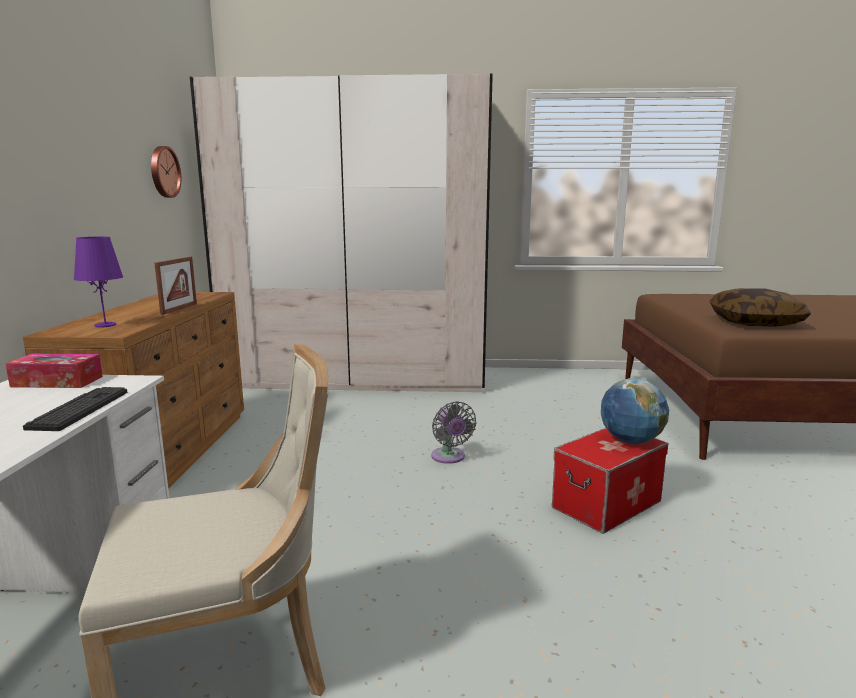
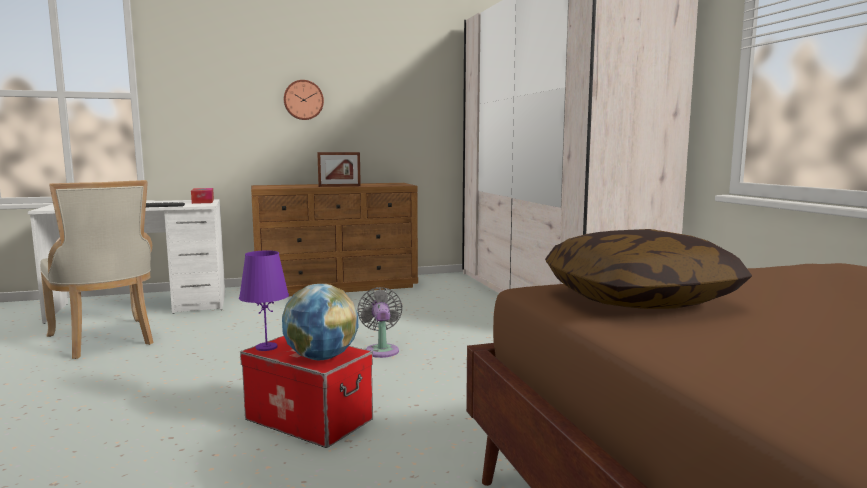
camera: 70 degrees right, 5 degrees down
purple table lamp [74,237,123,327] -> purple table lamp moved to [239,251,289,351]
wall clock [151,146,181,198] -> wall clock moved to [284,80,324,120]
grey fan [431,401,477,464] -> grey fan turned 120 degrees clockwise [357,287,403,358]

--

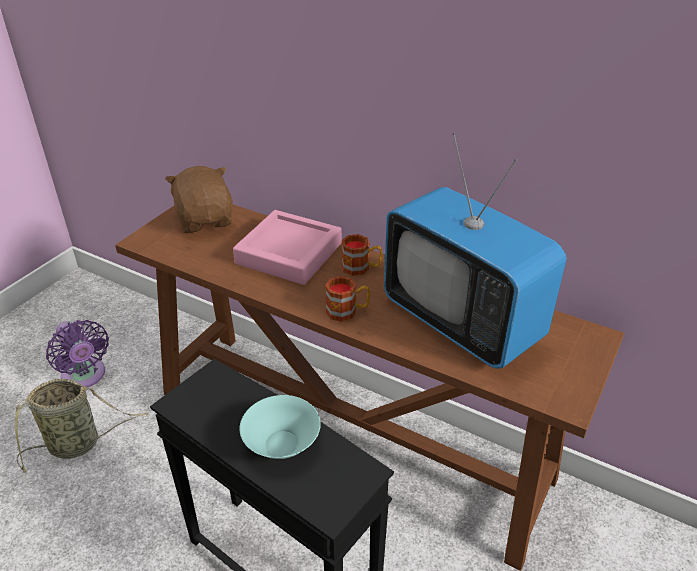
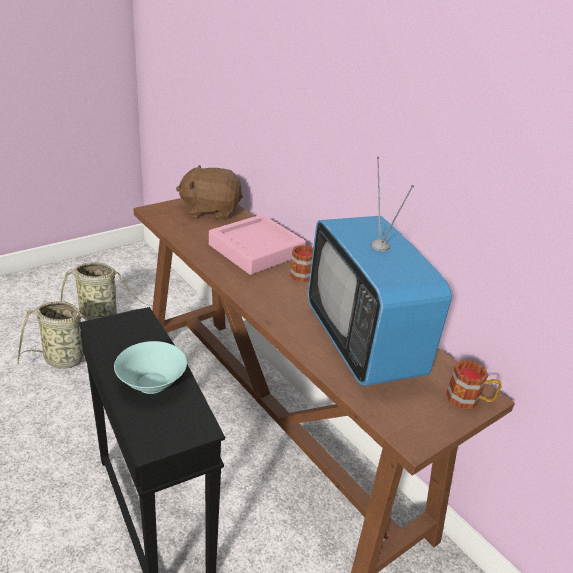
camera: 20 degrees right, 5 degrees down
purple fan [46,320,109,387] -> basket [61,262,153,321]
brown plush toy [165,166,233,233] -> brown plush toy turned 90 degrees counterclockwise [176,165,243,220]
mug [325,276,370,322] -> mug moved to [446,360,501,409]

About this exercise: Gather from the data above every line with the string "right".

Exercise answer:
camera: 70 degrees right, 5 degrees down
camera: 20 degrees right, 5 degrees down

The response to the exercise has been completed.